WORK TASK:
Please copy all of the rows below word for word, changing nothing.

DATA SUPPLIED:

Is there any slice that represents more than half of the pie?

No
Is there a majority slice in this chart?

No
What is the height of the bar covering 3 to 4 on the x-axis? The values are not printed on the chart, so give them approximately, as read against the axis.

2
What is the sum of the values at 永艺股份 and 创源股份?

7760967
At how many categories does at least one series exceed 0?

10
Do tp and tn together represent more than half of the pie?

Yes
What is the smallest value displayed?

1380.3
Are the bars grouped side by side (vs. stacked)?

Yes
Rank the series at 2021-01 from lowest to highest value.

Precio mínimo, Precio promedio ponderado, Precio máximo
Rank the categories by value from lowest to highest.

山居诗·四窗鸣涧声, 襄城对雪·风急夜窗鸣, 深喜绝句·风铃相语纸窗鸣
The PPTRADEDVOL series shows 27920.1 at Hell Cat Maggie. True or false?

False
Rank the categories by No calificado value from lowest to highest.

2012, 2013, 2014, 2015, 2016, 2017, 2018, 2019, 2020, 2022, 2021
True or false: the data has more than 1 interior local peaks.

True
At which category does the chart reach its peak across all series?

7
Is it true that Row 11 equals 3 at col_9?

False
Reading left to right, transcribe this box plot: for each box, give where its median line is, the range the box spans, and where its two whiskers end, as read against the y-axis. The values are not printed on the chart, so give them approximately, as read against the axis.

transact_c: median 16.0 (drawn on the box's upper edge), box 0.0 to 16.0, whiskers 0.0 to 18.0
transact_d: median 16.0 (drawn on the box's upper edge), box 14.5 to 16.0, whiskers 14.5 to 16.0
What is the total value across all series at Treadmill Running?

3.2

REPLY:
Is there any slice that represents more than half of the pie?

No
Is there a majority slice in this chart?

No
What is the height of the bar covering 3 to 4 on the x-axis? The values are not printed on the chart, so give them approximately, as read against the axis.

2
What is the sum of the values at 永艺股份 and 创源股份?

7760967
At how many categories does at least one series exceed 0?

10
Do tp and tn together represent more than half of the pie?

Yes
What is the smallest value displayed?

1380.3
Are the bars grouped side by side (vs. stacked)?

Yes
Rank the series at 2021-01 from lowest to highest value.

Precio mínimo, Precio promedio ponderado, Precio máximo
Rank the categories by value from lowest to highest.

山居诗·四窗鸣涧声, 襄城对雪·风急夜窗鸣, 深喜绝句·风铃相语纸窗鸣
The PPTRADEDVOL series shows 27920.1 at Hell Cat Maggie. True or false?

False
Rank the categories by No calificado value from lowest to highest.

2012, 2013, 2014, 2015, 2016, 2017, 2018, 2019, 2020, 2022, 2021
True or false: the data has more than 1 interior local peaks.

True
At which category does the chart reach its peak across all series?

7
Is it true that Row 11 equals 3 at col_9?

False
Reading left to right, transcribe this box plot: for each box, give where its median line is, the range the box spans, and where its two whiskers end, as read against the y-axis. The values are not printed on the chart, so give them approximately, as read against the axis.

transact_c: median 16.0 (drawn on the box's upper edge), box 0.0 to 16.0, whiskers 0.0 to 18.0
transact_d: median 16.0 (drawn on the box's upper edge), box 14.5 to 16.0, whiskers 14.5 to 16.0
What is the total value across all series at Treadmill Running?

3.2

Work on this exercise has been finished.